New Member States GDP per capita versus the counterfactual 6 years and 12 years after accession.

It is also worth noting that for the countries with the highest gains, the choice of the model does not have a high bearing on the results, in particular where long-term analysis is taken into account. Where it does matter are the countries where gains are modest (Czech Republic, Slovenia and Bulgaria), with the extended model showing on average larger gains, which results from the procedure picking up more developed countries for the counterfactual in the case of Czech Republic and Slovenia and giving a relatively higher wage to countries with lower Heritage scores in the case of Bulgaria (e.g. Ukraine and Russia).

Conclusions

The paper analyses the economic implications of Eastern Enlargement of the EU for the NMS. The estimation of effects of the integration with the EU was carried out as a comparative case study using SCM. Unlike in other studies, we complement the matching structural variables with the institutional ones to increase the comparability of the treated countries to the synthetic counterfactual.

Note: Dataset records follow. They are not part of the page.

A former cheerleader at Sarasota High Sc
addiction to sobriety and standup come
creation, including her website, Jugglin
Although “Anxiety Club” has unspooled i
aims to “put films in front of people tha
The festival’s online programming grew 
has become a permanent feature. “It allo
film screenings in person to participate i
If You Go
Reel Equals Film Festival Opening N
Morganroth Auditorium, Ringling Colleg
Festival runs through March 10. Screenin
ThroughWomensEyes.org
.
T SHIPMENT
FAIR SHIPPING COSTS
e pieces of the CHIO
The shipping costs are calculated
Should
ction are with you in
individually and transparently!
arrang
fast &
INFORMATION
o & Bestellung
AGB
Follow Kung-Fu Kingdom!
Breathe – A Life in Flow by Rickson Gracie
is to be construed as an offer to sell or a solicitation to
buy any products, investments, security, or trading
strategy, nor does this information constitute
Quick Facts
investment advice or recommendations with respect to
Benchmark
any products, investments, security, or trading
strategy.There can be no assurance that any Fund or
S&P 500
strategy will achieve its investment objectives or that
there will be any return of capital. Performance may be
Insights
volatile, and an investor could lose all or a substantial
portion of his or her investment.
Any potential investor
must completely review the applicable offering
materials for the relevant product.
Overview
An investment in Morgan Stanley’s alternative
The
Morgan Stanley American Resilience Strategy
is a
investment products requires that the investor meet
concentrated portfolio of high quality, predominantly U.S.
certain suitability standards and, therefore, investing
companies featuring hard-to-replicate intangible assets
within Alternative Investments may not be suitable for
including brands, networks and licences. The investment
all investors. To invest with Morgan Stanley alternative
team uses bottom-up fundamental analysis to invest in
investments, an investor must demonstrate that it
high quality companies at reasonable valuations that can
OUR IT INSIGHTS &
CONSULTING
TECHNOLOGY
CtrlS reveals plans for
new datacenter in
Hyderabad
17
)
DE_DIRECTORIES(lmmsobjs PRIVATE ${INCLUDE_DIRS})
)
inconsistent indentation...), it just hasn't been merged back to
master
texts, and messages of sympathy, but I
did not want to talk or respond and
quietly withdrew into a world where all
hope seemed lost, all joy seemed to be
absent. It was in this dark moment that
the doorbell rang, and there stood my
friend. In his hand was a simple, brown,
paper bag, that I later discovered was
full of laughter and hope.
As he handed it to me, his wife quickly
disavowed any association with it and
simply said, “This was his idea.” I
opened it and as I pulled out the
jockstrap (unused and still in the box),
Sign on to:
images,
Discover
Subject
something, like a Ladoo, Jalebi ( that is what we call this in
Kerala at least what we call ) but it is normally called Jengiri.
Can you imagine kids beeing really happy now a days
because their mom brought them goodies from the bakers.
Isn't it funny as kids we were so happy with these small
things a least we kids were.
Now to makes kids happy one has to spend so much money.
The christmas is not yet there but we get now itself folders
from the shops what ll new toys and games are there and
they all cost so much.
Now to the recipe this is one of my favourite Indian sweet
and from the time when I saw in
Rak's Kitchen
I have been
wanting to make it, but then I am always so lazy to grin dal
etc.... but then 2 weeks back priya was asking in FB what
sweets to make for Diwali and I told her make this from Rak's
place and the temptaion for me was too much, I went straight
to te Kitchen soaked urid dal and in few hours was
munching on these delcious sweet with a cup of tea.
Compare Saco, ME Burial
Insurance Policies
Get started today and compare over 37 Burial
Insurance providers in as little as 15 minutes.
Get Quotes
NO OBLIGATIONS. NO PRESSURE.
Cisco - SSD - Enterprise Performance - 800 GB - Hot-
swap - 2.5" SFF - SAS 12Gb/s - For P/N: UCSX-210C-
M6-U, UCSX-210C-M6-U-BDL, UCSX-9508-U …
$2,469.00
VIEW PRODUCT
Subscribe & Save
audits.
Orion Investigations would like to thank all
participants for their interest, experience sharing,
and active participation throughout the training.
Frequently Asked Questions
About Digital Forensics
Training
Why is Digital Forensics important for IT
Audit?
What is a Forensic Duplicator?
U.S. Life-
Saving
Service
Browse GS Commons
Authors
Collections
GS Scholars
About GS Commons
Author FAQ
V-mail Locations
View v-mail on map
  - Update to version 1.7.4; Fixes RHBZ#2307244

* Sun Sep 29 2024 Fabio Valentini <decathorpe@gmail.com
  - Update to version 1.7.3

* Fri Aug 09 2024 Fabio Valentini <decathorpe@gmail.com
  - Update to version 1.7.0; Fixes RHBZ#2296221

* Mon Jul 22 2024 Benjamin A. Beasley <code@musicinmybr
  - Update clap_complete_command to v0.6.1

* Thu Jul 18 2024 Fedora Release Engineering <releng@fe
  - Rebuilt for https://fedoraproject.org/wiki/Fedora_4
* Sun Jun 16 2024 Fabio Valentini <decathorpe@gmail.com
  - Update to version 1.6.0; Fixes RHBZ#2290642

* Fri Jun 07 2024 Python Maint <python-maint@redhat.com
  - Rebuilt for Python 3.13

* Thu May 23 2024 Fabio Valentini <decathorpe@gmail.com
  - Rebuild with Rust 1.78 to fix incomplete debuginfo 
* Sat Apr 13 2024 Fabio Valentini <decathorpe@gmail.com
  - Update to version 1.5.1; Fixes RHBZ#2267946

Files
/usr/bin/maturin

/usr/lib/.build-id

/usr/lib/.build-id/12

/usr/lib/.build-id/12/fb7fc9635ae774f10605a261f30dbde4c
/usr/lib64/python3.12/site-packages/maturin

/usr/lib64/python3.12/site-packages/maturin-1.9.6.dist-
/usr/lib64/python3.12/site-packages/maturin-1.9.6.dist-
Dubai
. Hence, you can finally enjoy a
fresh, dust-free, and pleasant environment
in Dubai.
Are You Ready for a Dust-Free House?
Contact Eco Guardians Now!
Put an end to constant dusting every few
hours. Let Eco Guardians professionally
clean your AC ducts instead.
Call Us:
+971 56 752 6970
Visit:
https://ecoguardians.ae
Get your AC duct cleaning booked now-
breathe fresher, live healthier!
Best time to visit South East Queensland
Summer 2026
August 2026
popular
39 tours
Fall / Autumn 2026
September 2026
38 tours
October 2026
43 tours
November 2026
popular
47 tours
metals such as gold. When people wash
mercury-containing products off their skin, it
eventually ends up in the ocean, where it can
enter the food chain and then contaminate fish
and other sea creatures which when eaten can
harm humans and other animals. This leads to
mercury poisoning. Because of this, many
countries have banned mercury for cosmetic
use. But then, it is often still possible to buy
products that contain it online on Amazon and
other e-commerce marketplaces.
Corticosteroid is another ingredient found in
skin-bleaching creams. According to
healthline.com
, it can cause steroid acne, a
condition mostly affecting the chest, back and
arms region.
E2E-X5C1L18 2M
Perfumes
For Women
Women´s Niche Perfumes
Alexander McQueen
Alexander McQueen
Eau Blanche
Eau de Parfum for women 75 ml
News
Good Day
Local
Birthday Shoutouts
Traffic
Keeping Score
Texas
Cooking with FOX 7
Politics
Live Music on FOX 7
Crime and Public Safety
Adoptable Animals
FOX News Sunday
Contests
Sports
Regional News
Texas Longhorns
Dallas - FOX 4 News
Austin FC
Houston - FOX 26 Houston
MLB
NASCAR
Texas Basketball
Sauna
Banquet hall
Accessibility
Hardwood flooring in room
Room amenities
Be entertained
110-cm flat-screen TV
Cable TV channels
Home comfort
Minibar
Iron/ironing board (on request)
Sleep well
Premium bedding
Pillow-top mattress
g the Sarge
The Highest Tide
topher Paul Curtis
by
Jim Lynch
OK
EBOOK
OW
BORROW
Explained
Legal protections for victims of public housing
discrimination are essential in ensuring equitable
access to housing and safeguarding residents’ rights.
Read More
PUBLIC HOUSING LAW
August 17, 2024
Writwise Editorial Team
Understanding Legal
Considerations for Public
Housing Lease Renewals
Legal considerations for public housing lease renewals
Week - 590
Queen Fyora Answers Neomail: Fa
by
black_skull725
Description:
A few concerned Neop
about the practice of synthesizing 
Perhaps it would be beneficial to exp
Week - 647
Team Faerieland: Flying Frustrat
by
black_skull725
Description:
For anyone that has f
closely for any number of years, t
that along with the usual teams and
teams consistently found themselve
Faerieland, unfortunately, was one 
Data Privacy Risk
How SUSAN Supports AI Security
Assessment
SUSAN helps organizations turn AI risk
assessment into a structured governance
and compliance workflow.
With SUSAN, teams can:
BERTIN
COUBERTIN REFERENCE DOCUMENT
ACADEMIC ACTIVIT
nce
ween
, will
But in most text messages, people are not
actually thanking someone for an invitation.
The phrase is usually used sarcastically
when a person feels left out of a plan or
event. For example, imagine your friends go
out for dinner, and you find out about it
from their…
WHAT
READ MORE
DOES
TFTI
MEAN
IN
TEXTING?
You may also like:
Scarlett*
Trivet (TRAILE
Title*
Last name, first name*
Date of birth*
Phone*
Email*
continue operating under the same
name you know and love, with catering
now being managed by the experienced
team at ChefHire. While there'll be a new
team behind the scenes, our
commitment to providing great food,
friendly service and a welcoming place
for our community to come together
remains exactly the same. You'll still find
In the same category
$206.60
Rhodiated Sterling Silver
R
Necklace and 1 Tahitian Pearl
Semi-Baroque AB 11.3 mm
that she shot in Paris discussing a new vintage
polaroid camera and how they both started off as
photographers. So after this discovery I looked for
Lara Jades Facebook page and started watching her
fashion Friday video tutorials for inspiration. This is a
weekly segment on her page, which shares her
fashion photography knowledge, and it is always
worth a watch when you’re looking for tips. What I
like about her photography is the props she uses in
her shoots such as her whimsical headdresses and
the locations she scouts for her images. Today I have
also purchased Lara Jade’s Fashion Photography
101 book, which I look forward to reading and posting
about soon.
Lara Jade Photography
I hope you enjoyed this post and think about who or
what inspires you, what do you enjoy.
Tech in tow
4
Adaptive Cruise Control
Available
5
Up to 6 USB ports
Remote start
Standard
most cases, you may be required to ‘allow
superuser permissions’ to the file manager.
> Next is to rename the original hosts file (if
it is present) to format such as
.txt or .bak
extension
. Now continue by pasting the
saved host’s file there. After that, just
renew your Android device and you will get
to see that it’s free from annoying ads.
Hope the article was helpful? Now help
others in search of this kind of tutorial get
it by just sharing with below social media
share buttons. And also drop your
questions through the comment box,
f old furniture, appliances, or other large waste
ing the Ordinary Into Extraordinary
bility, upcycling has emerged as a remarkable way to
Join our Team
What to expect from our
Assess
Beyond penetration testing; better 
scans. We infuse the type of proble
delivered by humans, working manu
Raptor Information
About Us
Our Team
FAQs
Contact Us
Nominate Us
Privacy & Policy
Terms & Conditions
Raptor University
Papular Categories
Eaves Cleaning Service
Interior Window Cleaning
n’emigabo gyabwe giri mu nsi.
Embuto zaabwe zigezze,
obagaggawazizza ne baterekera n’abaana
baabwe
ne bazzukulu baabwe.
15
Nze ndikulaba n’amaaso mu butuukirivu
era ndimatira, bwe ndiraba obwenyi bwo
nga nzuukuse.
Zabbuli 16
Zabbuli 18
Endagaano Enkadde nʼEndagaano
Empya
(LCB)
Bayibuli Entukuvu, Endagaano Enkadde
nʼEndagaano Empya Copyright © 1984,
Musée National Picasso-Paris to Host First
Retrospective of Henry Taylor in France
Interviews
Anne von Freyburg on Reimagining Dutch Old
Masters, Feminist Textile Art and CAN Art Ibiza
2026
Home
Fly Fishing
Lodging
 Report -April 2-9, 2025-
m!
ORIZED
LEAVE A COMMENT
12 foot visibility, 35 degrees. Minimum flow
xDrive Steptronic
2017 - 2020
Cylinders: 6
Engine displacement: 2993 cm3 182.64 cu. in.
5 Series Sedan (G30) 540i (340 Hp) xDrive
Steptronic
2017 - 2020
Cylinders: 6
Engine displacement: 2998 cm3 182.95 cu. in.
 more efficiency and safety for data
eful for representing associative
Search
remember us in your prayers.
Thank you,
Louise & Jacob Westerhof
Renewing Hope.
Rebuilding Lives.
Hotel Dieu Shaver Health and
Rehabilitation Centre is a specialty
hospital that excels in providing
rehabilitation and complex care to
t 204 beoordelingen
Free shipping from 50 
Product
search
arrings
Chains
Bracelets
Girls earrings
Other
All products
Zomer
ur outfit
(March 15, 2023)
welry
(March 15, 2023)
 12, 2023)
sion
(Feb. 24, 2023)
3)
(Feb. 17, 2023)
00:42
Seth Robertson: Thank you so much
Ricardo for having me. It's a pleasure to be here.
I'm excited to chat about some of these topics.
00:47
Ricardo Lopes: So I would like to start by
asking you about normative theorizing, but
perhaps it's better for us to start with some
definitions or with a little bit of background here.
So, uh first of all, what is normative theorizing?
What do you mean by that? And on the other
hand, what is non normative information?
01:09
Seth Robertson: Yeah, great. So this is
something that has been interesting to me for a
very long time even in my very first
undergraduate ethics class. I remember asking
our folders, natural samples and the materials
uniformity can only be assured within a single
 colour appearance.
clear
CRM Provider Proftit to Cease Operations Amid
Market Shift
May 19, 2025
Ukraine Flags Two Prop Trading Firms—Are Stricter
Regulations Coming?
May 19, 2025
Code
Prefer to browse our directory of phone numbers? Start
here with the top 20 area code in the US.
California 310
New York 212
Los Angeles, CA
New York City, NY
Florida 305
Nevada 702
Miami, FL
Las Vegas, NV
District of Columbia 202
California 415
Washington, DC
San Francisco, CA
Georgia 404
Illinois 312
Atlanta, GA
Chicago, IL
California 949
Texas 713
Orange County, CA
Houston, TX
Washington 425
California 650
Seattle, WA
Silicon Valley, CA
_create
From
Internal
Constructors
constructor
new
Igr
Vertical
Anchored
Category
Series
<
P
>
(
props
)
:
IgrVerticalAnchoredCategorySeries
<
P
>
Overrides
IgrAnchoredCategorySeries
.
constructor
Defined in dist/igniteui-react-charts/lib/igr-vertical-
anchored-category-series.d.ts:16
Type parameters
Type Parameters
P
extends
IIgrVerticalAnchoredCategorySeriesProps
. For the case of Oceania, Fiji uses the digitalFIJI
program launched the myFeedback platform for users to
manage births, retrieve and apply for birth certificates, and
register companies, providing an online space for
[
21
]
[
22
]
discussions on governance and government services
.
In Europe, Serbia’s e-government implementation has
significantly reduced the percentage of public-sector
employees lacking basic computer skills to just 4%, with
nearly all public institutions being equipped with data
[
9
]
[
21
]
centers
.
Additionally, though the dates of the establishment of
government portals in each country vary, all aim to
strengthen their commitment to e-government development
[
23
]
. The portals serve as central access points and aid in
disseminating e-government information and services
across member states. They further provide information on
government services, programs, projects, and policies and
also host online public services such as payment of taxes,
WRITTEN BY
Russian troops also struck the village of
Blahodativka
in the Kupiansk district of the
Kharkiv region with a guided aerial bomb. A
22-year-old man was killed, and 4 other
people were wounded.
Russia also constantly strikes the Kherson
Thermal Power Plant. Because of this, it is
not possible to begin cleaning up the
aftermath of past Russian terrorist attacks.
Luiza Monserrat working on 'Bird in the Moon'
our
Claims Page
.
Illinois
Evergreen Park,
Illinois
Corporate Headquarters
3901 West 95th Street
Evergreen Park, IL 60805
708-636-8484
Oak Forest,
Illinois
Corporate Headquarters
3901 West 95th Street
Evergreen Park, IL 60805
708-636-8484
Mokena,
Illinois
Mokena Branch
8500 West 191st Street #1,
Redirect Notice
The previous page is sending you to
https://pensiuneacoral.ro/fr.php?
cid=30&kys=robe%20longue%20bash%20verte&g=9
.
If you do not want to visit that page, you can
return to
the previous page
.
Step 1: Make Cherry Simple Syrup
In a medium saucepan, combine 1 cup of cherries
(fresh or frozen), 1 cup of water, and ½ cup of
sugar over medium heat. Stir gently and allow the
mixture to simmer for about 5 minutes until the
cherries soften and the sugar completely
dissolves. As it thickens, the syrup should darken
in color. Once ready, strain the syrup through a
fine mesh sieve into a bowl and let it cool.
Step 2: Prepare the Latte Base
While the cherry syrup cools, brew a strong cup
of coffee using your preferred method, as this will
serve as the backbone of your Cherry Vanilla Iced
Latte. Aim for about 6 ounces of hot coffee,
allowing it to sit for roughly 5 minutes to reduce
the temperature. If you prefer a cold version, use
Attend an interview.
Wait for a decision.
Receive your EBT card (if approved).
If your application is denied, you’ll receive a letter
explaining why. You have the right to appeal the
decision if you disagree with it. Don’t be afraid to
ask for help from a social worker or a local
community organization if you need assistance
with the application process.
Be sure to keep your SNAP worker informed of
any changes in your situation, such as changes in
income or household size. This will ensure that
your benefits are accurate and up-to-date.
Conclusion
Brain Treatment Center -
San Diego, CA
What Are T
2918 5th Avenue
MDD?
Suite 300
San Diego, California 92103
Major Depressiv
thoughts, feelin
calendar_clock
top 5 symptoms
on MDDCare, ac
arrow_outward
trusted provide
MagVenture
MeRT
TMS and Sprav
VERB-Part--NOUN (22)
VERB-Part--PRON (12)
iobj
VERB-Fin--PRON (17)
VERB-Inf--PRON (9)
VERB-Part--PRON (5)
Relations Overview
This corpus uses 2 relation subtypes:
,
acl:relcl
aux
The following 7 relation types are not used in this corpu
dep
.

We measure the effects of EU integration on the level of GDP per capita. We make two alternative choices of variables used for creation of the synthetic counterfactual. The first alternative includes structural variables such as the population growth, share of industry in total value added, share of agriculture in total value added, share of investment in GDP, the level of real GDP and secondary and tertiary schooling indicators. The second extended version of the model also includes several institutional variables related to the level of economic freedom in the country (tax burden, business freedom, monetary freedom and trade freedom indicators).

We analyse the country performance 6 years and 12 years after the EU accession. The gains from accession are on average large, but not completely universal. In particular, for countries that entered the EU with a relatively high level of economic development, including decent infrastructure, the gains are rather small. This is the case of the Czech Republic as well as Slovenia. Moreover, the gains from the EU membership seem to be long-lasting and increase over time; for many of the analysed countries they have at least doubled between the 6th year and 12th year after accession. For 5 of the 10 analysed countries the difference in levels of GDP per capita against the counterfactual is at least 30%.

The welfare gains calculated are more differentiated by individual countries and larger – especially in the long run – in comparison to Campos et. al. (2019) – partially due to a longer horizon of the study and accumulation of additional benefits over time. We also show that the size of the observed GDP differentials is quite sensitive to the choice of variables in the SCM procedure; in particular that in many cases the obtained weights are heavily concentrated towards single countries. However, it is also worth noting that for the countries with the highest gains, the choice of the model does not have a high bearing on the results. Where it does matter are countries where the gains are modest (Czech Republic, Slovenia and Bulgaria), with the extended model showing on average larger gains. For these countries these results should be interpreted with caution and treated as a range of possible outcomes rather than a particular level, highlighting the uncertainty of the gains.